Being a regional delight, cocoa tea came from and was initially made popular in Soufriere St. Lucia, in the West Indies in the Caribbean. Cocoa tea promptly came into existence back in a time when an entire meal may have consisted of a drink accompanied by some extra filling parts.

So the result of this drink was to fit such a need. Citizens of Soufriere St. Lucia, at approximately the time of cocoa tea’s inception, essentially needed to create or find foods which were efficient, economical and which were created to feed all members of their family properly. Cocoa tea was therefore essentially made up as a breakfast delicacy that fit this bill.

What Precisely is Cocoa Tea?

Cocoa tea is in truth not actually a tea at all and in fact does not even incorporate any tea at all. It is cited as a tea nevertheless because a cinnamon stick and bay leaf are steeped in boiling water in a similar way which an individual would steep genuine tea leaves in order to create regular tea.

In addition to the traditionally utilized bay leaves and cinnamon , the conventional cocoa tea recipe likewise includes that of cream or milk, as well as sugar, water, nutmeg, cornstarch vanilla. Today, cocoa tea might be served on a side of bread. In a previous era, however, flour dumplings were boiled inside the drink in order to make it a complete meal.

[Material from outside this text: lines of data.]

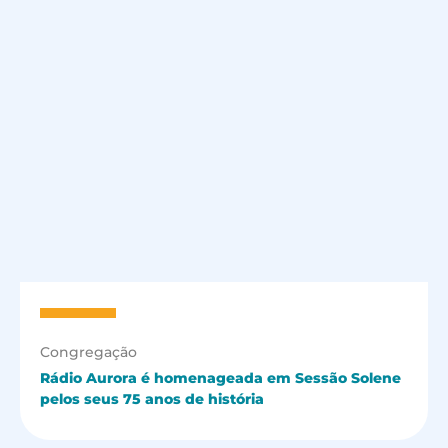
Congregação
Rádio Aurora é homenageada em Sessão Solene
pelos seus 75 anos de história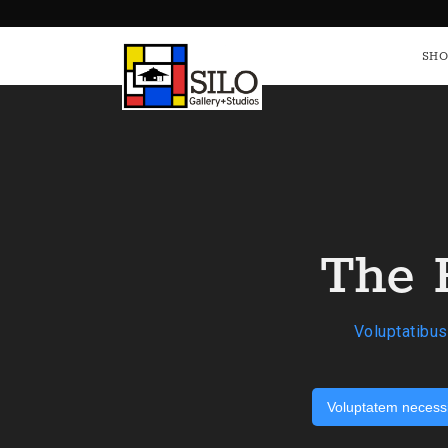
SHO
The 
Voluptatibus
Voluptatem necessi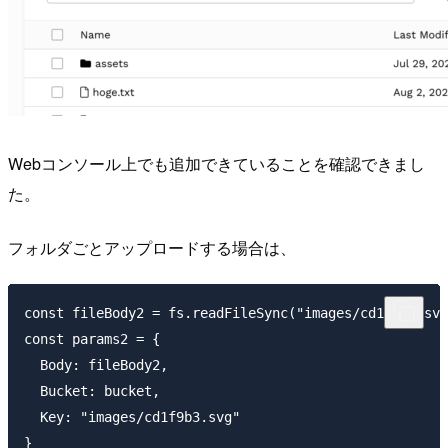
Webコンソール上でも追加できていることを確認できまし
た。
フォルダごとアップロードする場合は、
const fileBody2 = fs.readFileSync("images/cd1f9b3.svg
const params2 = {

  Body: fileBody2,

  Bucket: bucket,

  Key: "images/cd1f9b3.svg"
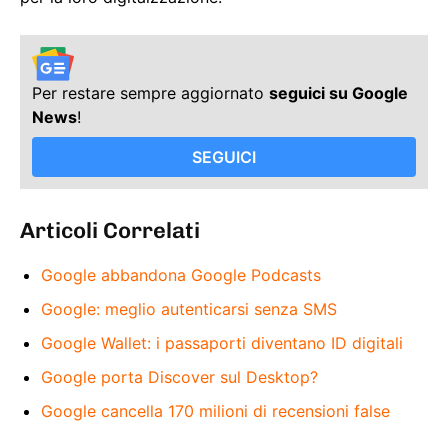
Per restare sempre aggiornato
seguici su Google
News
!
SEGUICI
Articoli Correlati
Google abbandona Google Podcasts
Google: meglio autenticarsi senza SMS
Google Wallet: i passaporti diventano ID digitali
Google porta Discover sul Desktop?
Google cancella 170 milioni di recensioni false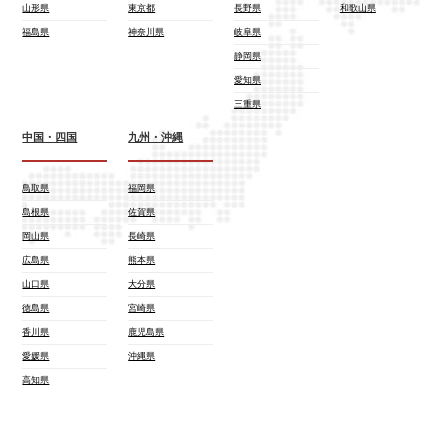
山形県
東京都
長野県
和歌山県
福島県
神奈川県
岐阜県
静岡県
愛知県
三重県
中国・四国
九州・沖縄
鳥取県
福岡県
島根県
佐賀県
岡山県
長崎県
広島県
熊本県
山口県
大分県
徳島県
宮崎県
香川県
鹿児島県
愛媛県
沖縄県
高知県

Thus as you can see, cocoa tea is not actually a tea, not even truly in the loosest sense. Nor is cocoa tea even thought of as a meal in a beverage like the locals people at first claimed it started as. Cocoa tea, while still served as a breakfast meal, may quite easily be treated as a dessert treat or even perhaps a pleasurable snack.

It may likewise be unbelievably filling if served with bread or even in the conventional way with dumplings floating inside. However, for the most part it is just an gratifying, albeit rich and sugary, local delight that a person will run across particularly if voyaging through Soufriere St. Lucia in the Caribbean.